Rui
Chafes


NOCTURNO
7ª Edição
26 de outubro a 16 de dezembro de 2007

NOCTURNO

Se predestinação existe, podemos afirmar que Rui Chafes e o Projeto Respiração estavam predestinados um ao outro. Quando pela primeira vez pensei na idéia de introduzir Arte Contemporânea no circuito de Arte Clássica do acervo da Fundação Eva Klabin, Beatriz Luz, artista e amiga de Rui, me apresentou o catálogo da intervenção que Rui Chafes havia realizado no Palácio da Pena em Portugal, que guardava uma forte sintonia com o que eu queria realizar. Em 2005, através de amigos comuns (José Mario Brandão e Paulo Pimenta) Rui se inteirou melhor a respeito do Projeto Respiração, pegou um avião e veio conhecer a mim e a Fundação Eva Klabin.

Rui Chafes chegou numa sexta-feira e no sábado pela manhã trouxe-o aqui. Assim que entrou na casa, ao contrário da maioria das pessoas, ficou encantado com a penumbra. Expliquei que a casa era especialmente preparada para de dia parecer noite porque Eva Klabin vivia à noite e dormia durante o dia. NOCTURNO surge daí. Mas surge, também e principalmente, por uma sincronia de interesses: a obra de Rui Chafes encontra no ambiente noturno da casa de Eva Klabin o espaço ideal para manifestar-se. Rui é um artista que foge na contramão. Ao contrário do momento atual em que vivemos, que se valoriza a luz, o brilho, a claridade, a velocidade e o espetáculo, Rui prefere a escuridão. Para ele a penumbra é um valor de contenção necessária e uma forma de resistência. Suas esculturas são quase sempre negro-opacas.

Para Rui Chafes, artista comumente classificado como herdeiro do Romantismo Alemão (ele é um grande tradutor de Novalis para a língua portuguesa), a penumbra é mais do que um valor retórico ou metafórico, é um valor formal constituinte de sua obra.

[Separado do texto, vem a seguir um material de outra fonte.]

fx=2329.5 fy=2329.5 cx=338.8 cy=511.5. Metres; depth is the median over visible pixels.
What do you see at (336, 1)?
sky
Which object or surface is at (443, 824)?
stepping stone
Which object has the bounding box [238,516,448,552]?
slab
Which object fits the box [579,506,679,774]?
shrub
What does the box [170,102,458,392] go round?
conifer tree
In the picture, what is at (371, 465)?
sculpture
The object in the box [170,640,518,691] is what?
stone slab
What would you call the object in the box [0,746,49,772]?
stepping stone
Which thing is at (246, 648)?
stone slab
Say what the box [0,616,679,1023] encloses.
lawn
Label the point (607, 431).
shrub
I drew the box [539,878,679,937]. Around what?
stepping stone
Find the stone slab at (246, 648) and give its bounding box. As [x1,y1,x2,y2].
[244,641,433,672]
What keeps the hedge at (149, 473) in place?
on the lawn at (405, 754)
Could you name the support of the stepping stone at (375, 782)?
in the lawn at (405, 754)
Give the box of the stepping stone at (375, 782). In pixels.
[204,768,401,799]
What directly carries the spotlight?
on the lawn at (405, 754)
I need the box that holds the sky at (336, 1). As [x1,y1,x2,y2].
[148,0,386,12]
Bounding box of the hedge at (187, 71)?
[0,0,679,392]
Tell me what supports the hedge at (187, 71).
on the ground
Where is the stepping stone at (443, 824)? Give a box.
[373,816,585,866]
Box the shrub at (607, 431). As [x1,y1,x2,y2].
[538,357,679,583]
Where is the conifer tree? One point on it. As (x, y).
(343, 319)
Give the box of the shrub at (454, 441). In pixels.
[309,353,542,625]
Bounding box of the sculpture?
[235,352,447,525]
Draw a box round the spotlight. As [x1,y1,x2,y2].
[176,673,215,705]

Ela permite um rebaixamento expressivo, fazendo com que trabalhe com uma economia de meios formais, que o aproxima do Minimalismo.

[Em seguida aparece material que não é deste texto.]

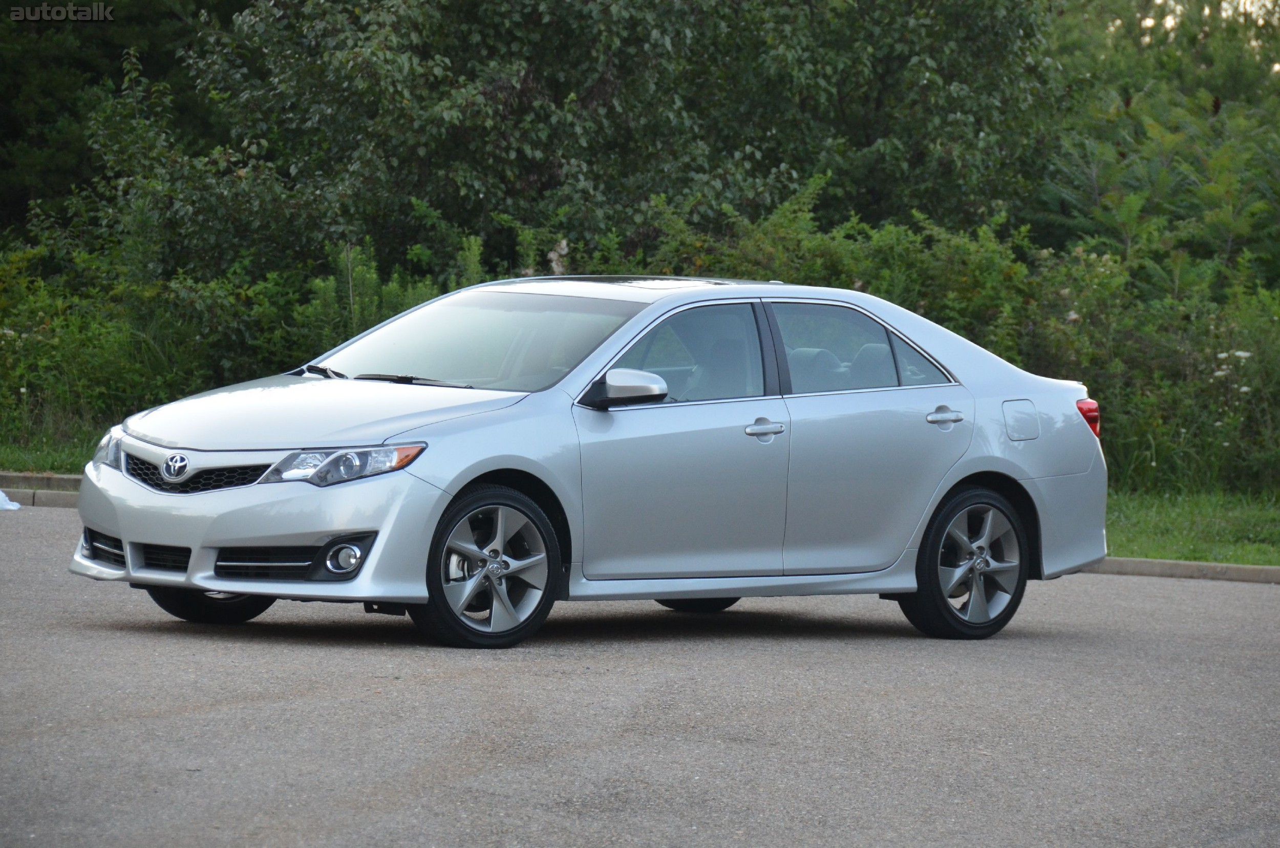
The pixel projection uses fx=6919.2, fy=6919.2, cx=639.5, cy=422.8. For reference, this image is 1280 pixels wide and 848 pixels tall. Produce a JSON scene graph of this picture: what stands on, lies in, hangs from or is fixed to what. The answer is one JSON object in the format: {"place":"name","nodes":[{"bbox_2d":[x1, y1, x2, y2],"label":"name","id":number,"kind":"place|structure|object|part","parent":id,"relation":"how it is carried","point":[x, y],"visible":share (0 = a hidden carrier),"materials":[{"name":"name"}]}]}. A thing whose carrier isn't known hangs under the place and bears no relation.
{"place":"outdoors","nodes":[
{"label":"outdoors","id":0,"kind":"place"},
{"bbox_2d":[0,498,1279,847],"label":"road","id":1,"kind":"structure","parent":0,"point":[151,725],"materials":[{"name":"grey asphalt"}]},
{"bbox_2d":[0,489,20,510],"label":"white cloth","id":2,"kind":"object","parent":1,"relation":"on","point":[1,495],"visible":0.99,"materials":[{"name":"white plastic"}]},
{"bbox_2d":[0,471,79,507],"label":"curb","id":3,"kind":"structure","parent":1,"relation":"on","point":[21,481],"materials":[{"name":"grey concrete"}]},
{"bbox_2d":[60,277,1113,651],"label":"car","id":4,"kind":"object","parent":1,"relation":"on","point":[967,470],"visible":0.98,"materials":[{"name":"metal"}]},
{"label":"headlight","id":5,"kind":"part","parent":4,"relation":"part of","materials":[{"name":"clear plastic"}]},
{"label":"grille","id":6,"kind":"part","parent":4,"relation":"part of","materials":[{"name":"black plastic"}]},
{"label":"wheel","id":7,"kind":"part","parent":4,"relation":"part of","materials":[{"name":"black rubber"}]},
{"label":"bumper","id":8,"kind":"part","parent":4,"relation":"part of","materials":[{"name":"plastic"}]},
{"label":"wiper","id":9,"kind":"part","parent":4,"relation":"part of","materials":[{"name":"black"}]},
{"label":"hood","id":10,"kind":"part","parent":4,"relation":"part of","materials":[{"name":"metal"}]},
{"label":"fog light","id":11,"kind":"part","parent":4,"relation":"part of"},
{"label":"headlight","id":12,"kind":"part","parent":4,"relation":"part of","materials":[{"name":"clear plastic"}]},
{"label":"wiper blades","id":13,"kind":"part","parent":4,"relation":"part of","materials":[{"name":"black rubber"}]},
{"label":"windshield","id":14,"kind":"part","parent":4,"relation":"part of","materials":[{"name":"clear glass"}]},
{"label":"wheel","id":15,"kind":"part","parent":4,"relation":"part of","materials":[{"name":"black"}]},
{"label":"mirror","id":16,"kind":"part","parent":4,"relation":"part of","materials":[{"name":"plastic"}]},
{"label":"front door","id":17,"kind":"part","parent":4,"relation":"part of","materials":[{"name":"silver metal"}]},
{"label":"front door window","id":18,"kind":"part","parent":4,"relation":"part of","materials":[{"name":"glass"}]},
{"label":"wheel","id":19,"kind":"part","parent":4,"relation":"part of","materials":[{"name":"black rubber"}]},
{"label":"seat","id":20,"kind":"part","parent":4,"relation":"part of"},
{"label":"front door handle","id":21,"kind":"part","parent":4,"relation":"part of","materials":[{"name":"silver metal"}]},
{"label":"seats","id":22,"kind":"part","parent":4,"relation":"part of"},
{"label":"door window","id":23,"kind":"part","parent":4,"relation":"part of","materials":[{"name":"clear glass"}]},
{"label":"door","id":24,"kind":"part","parent":4,"relation":"part of","materials":[{"name":"silver metal"}]},
{"label":"quarter window","id":25,"kind":"part","parent":4,"relation":"part of","materials":[{"name":"clear glass"}]},
{"label":"door handle","id":26,"kind":"part","parent":4,"relation":"part of","materials":[{"name":"silver metal"}]},
{"label":"wheel","id":27,"kind":"part","parent":4,"relation":"part of","materials":[{"name":"black rubber"}]},
{"label":"fuel filler door","id":28,"kind":"part","parent":4,"relation":"part of","materials":[{"name":"metal"}]},
{"label":"taillight","id":29,"kind":"part","parent":4,"relation":"part of","materials":[{"name":"red plastic"}]},
{"bbox_2d":[1085,556,1279,584],"label":"curb","id":30,"kind":"structure","parent":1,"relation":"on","point":[1178,567],"materials":[{"name":"grey concrete"}]},
{"bbox_2d":[1104,484,1279,565],"label":"lawn","id":31,"kind":"structure","parent":0,"point":[1151,554],"materials":[{"name":"green plant"}]},
{"bbox_2d":[1142,0,1279,44],"label":"sky","id":32,"kind":"structure","parent":0,"point":[1248,3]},
{"label":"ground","id":33,"kind":"structure","parent":0},
{"bbox_2d":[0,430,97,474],"label":"grass strip","id":34,"kind":"object","parent":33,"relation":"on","point":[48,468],"visible":0.3,"materials":[{"name":"green plant"}]},
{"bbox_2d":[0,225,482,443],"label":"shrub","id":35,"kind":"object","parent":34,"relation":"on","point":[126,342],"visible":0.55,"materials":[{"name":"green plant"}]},
{"bbox_2d":[0,0,237,239],"label":"tree","id":36,"kind":"object","parent":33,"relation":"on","point":[93,65],"visible":0.49,"materials":[{"name":"green plant"}]},
{"bbox_2d":[294,238,467,355],"label":"shrub","id":37,"kind":"object","parent":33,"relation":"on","point":[319,290],"visible":0.33,"materials":[{"name":"green plant"}]},
{"bbox_2d":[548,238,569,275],"label":"flower","id":38,"kind":"object","parent":33,"relation":"on","point":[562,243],"visible":0.35,"materials":[{"name":"plant"}]},
{"bbox_2d":[173,0,1060,282],"label":"tree","id":39,"kind":"object","parent":33,"relation":"on","point":[529,13],"visible":0.74,"materials":[{"name":"green plant"}]},
{"bbox_2d":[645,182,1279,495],"label":"shrub","id":40,"kind":"object","parent":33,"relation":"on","point":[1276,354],"visible":0.41,"materials":[{"name":"green plant"}]},
{"bbox_2d":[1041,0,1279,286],"label":"tree","id":41,"kind":"object","parent":33,"relation":"on","point":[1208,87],"visible":0.64,"materials":[{"name":"green plant"}]},
{"bbox_2d":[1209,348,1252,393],"label":"white flower","id":42,"kind":"object","parent":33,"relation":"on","point":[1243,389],"visible":0.44,"materials":[{"name":"white plant"}]}
]}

A combinação dos ideais românticos com os valores formais do Minimalismo faz de Rui Chafes um artista singular capaz de criar obras que são resultado de uma imaginação muito particular. Como em arte me desagradam as classificações, evidenciar a obra de Rui como um paradoxo instaurado pelo Minimalismo, para além do Romantismo, estabelece um campo de percepção da importância de sua proposta: o Romantismo alimentou a Arte Moderna com o seu espírito libertário, com a esperança como forma de negar a realidade imediata e transformá-la para o futuro e com a idéia de arte como expressividade do sujeito; o Classicismo, outro movimento fundamental na constituição na idéia de modernidade em arte, trouxe o rigor formal, a idéia de arte como coisa mental e a contenção da objetividade.

Essas duas forças oscilaram ao longo da Arte Moderna, ora pendendo mais para o lado do Romantismo (ex: Expressionismo) ora para o lado do Classicismo (ex: Concretismo). Rui Chafes alia-se no Romantismo ao Romantismo Alemão, mais introspectivo e menos esperançoso, e no Classicismo, ao Minimalismo que quer redimir a forma através da pureza do material. Sua obra dobra essas duas pulsões e estabelece uma densidade ao preservar na superfície do material seu rigor formal e os valores espirituais do sujeito. A obra de Rui consegue conservar através e no Minimalismo o ideal romântico de pureza e, através e no Romantismo, o rigor formal do espírito. Essa junção faz com que suas esculturas constituam uma espécie de lastro que nos preserva da diluição da imagem no mundo contemporâneo e nos aproxima da penumbra da Fundação Eva Klabin como um ambiente capaz de absorver esse tipo de reflexão.